### TASK DETAILS
Rewrite the material from its first line up to and including the line that contains "locality: Prov. Santiago-Zamora" as a JSON list of strings, with one string per line and blank lines omitted.

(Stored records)
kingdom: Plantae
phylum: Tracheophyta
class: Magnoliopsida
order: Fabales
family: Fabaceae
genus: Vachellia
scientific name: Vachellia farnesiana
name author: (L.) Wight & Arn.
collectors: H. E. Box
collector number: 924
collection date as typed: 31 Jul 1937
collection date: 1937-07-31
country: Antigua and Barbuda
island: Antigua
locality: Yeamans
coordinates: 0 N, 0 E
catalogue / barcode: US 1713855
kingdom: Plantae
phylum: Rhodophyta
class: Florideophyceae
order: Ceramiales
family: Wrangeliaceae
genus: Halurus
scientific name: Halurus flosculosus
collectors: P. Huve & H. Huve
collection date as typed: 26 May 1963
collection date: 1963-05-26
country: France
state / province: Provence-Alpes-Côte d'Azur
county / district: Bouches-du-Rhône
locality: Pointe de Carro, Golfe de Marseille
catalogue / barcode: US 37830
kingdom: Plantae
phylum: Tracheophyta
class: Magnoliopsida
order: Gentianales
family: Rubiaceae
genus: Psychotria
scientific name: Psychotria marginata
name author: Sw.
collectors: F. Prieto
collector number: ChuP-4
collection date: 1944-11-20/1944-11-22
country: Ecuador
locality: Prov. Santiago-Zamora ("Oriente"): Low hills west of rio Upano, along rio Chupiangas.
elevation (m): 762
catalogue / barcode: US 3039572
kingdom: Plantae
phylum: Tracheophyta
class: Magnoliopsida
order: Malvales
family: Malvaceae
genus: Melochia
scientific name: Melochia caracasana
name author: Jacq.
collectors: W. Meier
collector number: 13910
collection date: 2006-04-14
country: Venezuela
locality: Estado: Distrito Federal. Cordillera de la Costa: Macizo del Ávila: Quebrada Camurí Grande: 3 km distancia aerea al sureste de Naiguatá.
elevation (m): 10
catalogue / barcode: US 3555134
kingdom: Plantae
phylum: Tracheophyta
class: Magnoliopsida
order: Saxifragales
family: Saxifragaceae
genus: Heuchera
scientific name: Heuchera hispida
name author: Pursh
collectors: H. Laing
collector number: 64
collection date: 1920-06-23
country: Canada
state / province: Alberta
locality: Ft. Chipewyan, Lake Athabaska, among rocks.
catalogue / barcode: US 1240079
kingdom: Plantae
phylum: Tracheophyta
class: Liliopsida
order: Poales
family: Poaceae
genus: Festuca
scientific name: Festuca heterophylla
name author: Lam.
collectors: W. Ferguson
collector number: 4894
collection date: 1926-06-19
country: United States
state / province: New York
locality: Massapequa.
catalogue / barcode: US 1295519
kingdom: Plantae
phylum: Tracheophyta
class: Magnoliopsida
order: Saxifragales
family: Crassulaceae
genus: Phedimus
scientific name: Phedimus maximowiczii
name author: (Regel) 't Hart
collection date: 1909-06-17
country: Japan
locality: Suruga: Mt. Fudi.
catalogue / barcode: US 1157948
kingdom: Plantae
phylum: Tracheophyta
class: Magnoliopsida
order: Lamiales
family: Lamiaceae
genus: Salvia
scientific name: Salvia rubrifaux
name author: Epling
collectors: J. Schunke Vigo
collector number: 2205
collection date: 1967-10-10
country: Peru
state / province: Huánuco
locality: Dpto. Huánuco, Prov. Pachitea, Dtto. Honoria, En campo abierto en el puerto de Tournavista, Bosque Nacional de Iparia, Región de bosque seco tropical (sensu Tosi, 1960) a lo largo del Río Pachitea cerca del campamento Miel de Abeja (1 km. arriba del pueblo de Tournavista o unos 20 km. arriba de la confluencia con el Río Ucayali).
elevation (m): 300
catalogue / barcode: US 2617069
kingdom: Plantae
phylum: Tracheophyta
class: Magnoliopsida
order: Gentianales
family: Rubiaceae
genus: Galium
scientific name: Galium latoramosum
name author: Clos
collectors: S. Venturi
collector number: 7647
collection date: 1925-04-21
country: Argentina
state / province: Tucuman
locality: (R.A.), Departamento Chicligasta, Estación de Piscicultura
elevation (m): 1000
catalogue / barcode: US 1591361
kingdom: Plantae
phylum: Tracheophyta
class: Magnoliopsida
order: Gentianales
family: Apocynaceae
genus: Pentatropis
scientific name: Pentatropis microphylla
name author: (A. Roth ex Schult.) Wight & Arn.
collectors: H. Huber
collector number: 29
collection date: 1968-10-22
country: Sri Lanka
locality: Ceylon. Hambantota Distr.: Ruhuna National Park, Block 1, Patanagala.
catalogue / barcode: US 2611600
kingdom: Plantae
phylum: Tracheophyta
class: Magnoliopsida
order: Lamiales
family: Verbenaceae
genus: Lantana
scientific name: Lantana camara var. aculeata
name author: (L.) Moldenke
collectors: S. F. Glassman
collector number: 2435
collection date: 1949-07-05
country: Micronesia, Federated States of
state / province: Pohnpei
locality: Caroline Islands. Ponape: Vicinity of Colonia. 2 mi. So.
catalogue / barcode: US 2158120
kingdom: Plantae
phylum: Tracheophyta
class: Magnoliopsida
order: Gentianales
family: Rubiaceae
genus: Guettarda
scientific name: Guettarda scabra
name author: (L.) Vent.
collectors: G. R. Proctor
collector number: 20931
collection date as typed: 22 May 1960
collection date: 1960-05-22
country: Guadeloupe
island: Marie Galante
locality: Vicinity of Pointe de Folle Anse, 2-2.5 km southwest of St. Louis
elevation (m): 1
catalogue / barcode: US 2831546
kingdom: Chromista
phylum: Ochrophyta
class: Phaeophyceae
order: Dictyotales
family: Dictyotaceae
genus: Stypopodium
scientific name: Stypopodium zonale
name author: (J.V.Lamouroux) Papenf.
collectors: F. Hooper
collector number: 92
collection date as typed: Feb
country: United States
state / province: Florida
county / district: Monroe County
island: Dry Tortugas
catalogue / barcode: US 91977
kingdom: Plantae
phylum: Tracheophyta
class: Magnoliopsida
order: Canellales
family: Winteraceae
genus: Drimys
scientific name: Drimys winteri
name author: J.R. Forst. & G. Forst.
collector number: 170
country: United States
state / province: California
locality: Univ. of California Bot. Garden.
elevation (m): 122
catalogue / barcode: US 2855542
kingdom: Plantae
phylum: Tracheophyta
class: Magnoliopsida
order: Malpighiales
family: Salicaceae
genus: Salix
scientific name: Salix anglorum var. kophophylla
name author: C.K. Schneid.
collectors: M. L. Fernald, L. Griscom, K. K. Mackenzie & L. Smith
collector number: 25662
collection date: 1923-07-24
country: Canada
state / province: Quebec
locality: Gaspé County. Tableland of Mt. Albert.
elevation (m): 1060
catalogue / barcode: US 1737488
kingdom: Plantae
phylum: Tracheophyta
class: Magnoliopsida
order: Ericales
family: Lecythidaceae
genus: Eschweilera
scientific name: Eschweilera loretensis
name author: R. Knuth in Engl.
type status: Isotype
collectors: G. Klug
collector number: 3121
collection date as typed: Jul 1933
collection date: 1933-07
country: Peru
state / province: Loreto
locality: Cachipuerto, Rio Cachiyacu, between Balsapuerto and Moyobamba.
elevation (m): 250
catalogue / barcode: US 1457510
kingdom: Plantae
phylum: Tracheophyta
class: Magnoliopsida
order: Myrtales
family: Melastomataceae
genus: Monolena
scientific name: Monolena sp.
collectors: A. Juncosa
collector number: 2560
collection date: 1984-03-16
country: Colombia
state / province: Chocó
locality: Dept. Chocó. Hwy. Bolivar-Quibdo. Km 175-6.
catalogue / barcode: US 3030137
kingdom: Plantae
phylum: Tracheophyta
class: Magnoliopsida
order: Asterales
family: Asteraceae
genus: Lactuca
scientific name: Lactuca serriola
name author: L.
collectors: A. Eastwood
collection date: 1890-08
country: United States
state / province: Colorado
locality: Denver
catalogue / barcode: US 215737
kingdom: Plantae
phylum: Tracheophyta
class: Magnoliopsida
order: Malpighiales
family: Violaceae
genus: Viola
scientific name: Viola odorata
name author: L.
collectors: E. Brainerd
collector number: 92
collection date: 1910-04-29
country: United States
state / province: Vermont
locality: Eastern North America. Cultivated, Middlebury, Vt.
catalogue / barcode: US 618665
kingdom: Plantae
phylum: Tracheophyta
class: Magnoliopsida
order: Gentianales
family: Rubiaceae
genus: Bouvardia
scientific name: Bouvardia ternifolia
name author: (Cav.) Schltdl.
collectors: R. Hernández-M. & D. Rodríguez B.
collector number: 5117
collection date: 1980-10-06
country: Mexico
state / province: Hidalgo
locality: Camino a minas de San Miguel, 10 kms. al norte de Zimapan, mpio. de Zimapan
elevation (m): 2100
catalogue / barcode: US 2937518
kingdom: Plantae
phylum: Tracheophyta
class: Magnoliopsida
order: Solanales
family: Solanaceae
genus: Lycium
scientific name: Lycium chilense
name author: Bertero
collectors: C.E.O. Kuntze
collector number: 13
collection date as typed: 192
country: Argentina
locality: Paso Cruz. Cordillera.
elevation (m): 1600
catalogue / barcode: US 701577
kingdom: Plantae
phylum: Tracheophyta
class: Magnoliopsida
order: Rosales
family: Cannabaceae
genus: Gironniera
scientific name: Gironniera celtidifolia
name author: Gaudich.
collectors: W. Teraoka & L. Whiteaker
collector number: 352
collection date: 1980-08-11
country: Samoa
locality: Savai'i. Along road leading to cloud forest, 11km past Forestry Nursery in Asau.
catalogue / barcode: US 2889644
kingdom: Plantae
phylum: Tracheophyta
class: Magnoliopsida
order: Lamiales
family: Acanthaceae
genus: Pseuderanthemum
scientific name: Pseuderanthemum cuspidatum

### RESPONSE TO THIS TASK
[
  "kingdom: Plantae",
  "phylum: Tracheophyta",
  "class: Magnoliopsida",
  "order: Fabales",
  "family: Fabaceae",
  "genus: Vachellia",
  "scientific name: Vachellia farnesiana",
  "name author: (L.) Wight & Arn.",
  "collectors: H. E. Box",
  "collector number: 924",
  "collection date as typed: 31 Jul 1937",
  "collection date: 1937-07-31",
  "country: Antigua and Barbuda",
  "island: Antigua",
  "locality: Yeamans",
  "coordinates: 0 N, 0 E",
  "catalogue / barcode: US 1713855",
  "kingdom: Plantae",
  "phylum: Rhodophyta",
  "class: Florideophyceae",
  "order: Ceramiales",
  "family: Wrangeliaceae",
  "genus: Halurus",
  "scientific name: Halurus flosculosus",
  "collectors: P. Huve & H. Huve",
  "collection date as typed: 26 May 1963",
  "collection date: 1963-05-26",
  "country: France",
  "state / province: Provence-Alpes-Côte d'Azur",
  "county / district: Bouches-du-Rhône",
  "locality: Pointe de Carro, Golfe de Marseille",
  "catalogue / barcode: US 37830",
  "kingdom: Plantae",
  "phylum: Tracheophyta",
  "class: Magnoliopsida",
  "order: Gentianales",
  "family: Rubiaceae",
  "genus: Psychotria",
  "scientific name: Psychotria marginata",
  "name author: Sw.",
  "collectors: F. Prieto",
  "collector number: ChuP-4",
  "collection date: 1944-11-20/1944-11-22",
  "country: Ecuador",
  "locality: Prov. Santiago-Zamora (\"Oriente\"): Low hills west of rio Upano, along rio Chupiangas."
]